Felina snarled at her.

"Do that again, young lady, and I'll put a leash on you," said Winnifred.

Felina's demeanor abruptly changed from aggressive to subservient.

"A high-spirited species," Winnifred explained to Mallory. "You have to lay out the ground rules and let them know who's in charge right at the start, or you're just asking for trouble." She looked at Felina. "Now, we're not going to have any more problems about touching the little horse, are we?"

Felina smiled and shook her head. Mallory decided that it was a little too toothy a smile, and decided to pick Eohippus up and tuck him under his arm.

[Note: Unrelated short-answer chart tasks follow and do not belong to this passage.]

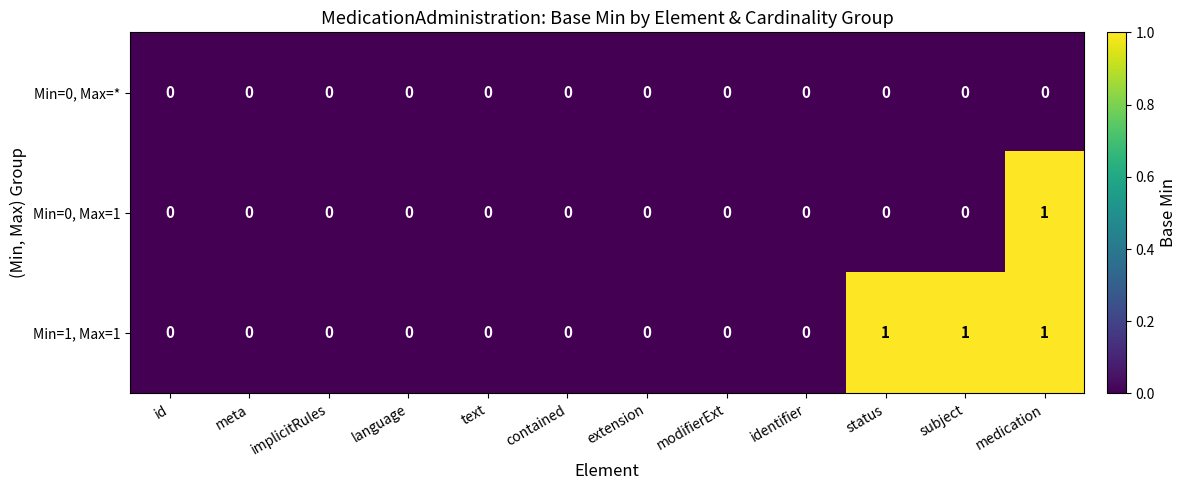

What is the greatest value displayed?

1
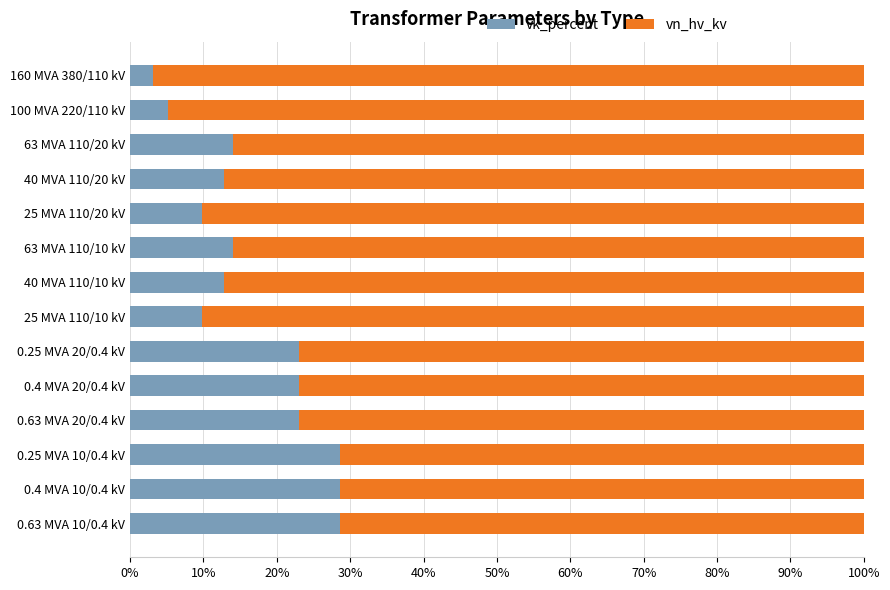

What is the sum of the vk_percent values at 0.4 MVA 20/0.4 kV and 63 MVA 110/20 kV?

37.1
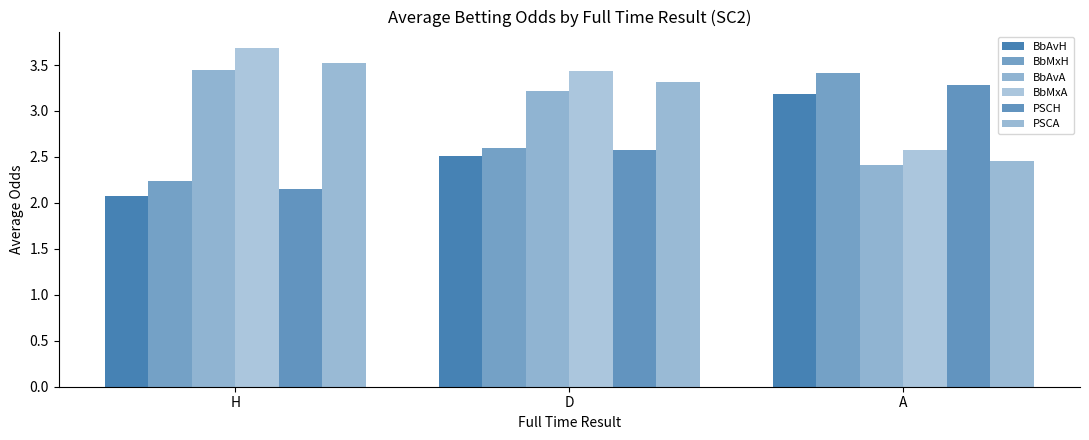

Between A and H, which is larger?

A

"The bar is just on the next block," said Winnifred. "Actually, it's a very pleasant place. Large drinks, small prices."

"Then let's go," said the detective.

"Right," she agreed, striding off vigorously. "Suddenly I feel alive again. I'm out of that musty mortuary, and the game's afoot!" She took a deep breath. "Ah, smell that invigorating air, Mallory! It reminds me of the time I hunted the yeti in the Himalayas."

"I didn't know yetis really existed," remarked the detective.

Winnifred laughed and turned around to better display her white fur coat. "What do you think I'm wearing?"

"I'm glad you're on our side," said Mallory. "And I'm glad you rescued me from another New Year's Eve surrounded, by a batch of people who are just sitting around waiting to die," she replied earnestly.

"What the hell is a vibrant person like you doing with them anyway?'' asked Mallory.

"I really don't know," she replied honestly. "I just drifted into staying there, and they made it so comfortable that before long it became too much of an effort to leave."

"That's why I stay in Manhattan," agreed Mallory. "It may not be much, the air may stink and the streets may be unsafe, but somehow getting through the day has always seemed like less work than moving."

Suddenly she stopped and lifted her gaze to the cloud-covered heavens.

"Be on your guard, Grundy!" she shouted. "We may not look like much, we may lack your dark powers, we may not have your evil allies—but we're going to give you a run for your money, I promise you that!"